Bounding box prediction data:
..............................
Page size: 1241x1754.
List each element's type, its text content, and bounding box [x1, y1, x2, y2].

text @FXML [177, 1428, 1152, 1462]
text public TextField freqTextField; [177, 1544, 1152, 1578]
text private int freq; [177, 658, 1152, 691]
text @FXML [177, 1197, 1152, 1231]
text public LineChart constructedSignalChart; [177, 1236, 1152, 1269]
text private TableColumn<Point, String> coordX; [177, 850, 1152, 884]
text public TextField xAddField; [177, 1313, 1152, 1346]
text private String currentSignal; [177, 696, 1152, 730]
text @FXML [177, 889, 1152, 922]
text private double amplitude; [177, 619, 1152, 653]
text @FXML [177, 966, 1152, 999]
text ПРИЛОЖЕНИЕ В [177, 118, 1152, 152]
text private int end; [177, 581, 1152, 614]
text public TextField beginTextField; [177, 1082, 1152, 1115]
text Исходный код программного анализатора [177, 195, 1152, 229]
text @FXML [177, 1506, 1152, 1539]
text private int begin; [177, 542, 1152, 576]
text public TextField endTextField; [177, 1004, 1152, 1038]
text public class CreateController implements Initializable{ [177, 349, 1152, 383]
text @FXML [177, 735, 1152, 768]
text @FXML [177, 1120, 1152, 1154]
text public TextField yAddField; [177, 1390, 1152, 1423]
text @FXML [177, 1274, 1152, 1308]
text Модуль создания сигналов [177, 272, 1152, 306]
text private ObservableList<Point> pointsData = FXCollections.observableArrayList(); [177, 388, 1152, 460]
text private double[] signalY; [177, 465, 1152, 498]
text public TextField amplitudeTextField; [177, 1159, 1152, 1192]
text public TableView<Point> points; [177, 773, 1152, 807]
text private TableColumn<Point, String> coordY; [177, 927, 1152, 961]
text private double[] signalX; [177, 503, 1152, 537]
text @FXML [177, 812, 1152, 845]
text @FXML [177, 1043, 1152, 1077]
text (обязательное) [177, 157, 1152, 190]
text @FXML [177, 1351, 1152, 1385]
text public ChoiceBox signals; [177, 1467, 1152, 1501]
..............................
Work instructions → Each line above should be output exactly as written.

Answer box →
Page size: 1241x1754.
List each element's type, its text content, and bounding box [x1, y1, x2, y2].

text @FXML [177, 1428, 1152, 1462]
text public TextField freqTextField; [177, 1544, 1152, 1578]
text private int freq; [177, 658, 1152, 691]
text @FXML [177, 1197, 1152, 1231]
text public LineChart constructedSignalChart; [177, 1236, 1152, 1269]
text private TableColumn<Point, String> coordX; [177, 850, 1152, 884]
text public TextField xAddField; [177, 1313, 1152, 1346]
text private String currentSignal; [177, 696, 1152, 730]
text @FXML [177, 889, 1152, 922]
text private double amplitude; [177, 619, 1152, 653]
text @FXML [177, 966, 1152, 999]
text ПРИЛОЖЕНИЕ В [177, 118, 1152, 152]
text private int end; [177, 581, 1152, 614]
text public TextField beginTextField; [177, 1082, 1152, 1115]
text Исходный код программного анализатора [177, 195, 1152, 229]
text @FXML [177, 1506, 1152, 1539]
text private int begin; [177, 542, 1152, 576]
text public TextField endTextField; [177, 1004, 1152, 1038]
text public class CreateController implements Initializable{ [177, 349, 1152, 383]
text @FXML [177, 735, 1152, 768]
text @FXML [177, 1120, 1152, 1154]
text public TextField yAddField; [177, 1390, 1152, 1423]
text @FXML [177, 1274, 1152, 1308]
text Модуль создания сигналов [177, 272, 1152, 306]
text private ObservableList<Point> pointsData = FXCollections.observableArrayList(); [177, 388, 1152, 460]
text private double[] signalY; [177, 465, 1152, 498]
text public TextField amplitudeTextField; [177, 1159, 1152, 1192]
text public TableView<Point> points; [177, 773, 1152, 807]
text private TableColumn<Point, String> coordY; [177, 927, 1152, 961]
text private double[] signalX; [177, 503, 1152, 537]
text @FXML [177, 812, 1152, 845]
text @FXML [177, 1043, 1152, 1077]
text (обязательное) [177, 157, 1152, 190]
text @FXML [177, 1351, 1152, 1385]
text public ChoiceBox signals; [177, 1467, 1152, 1501]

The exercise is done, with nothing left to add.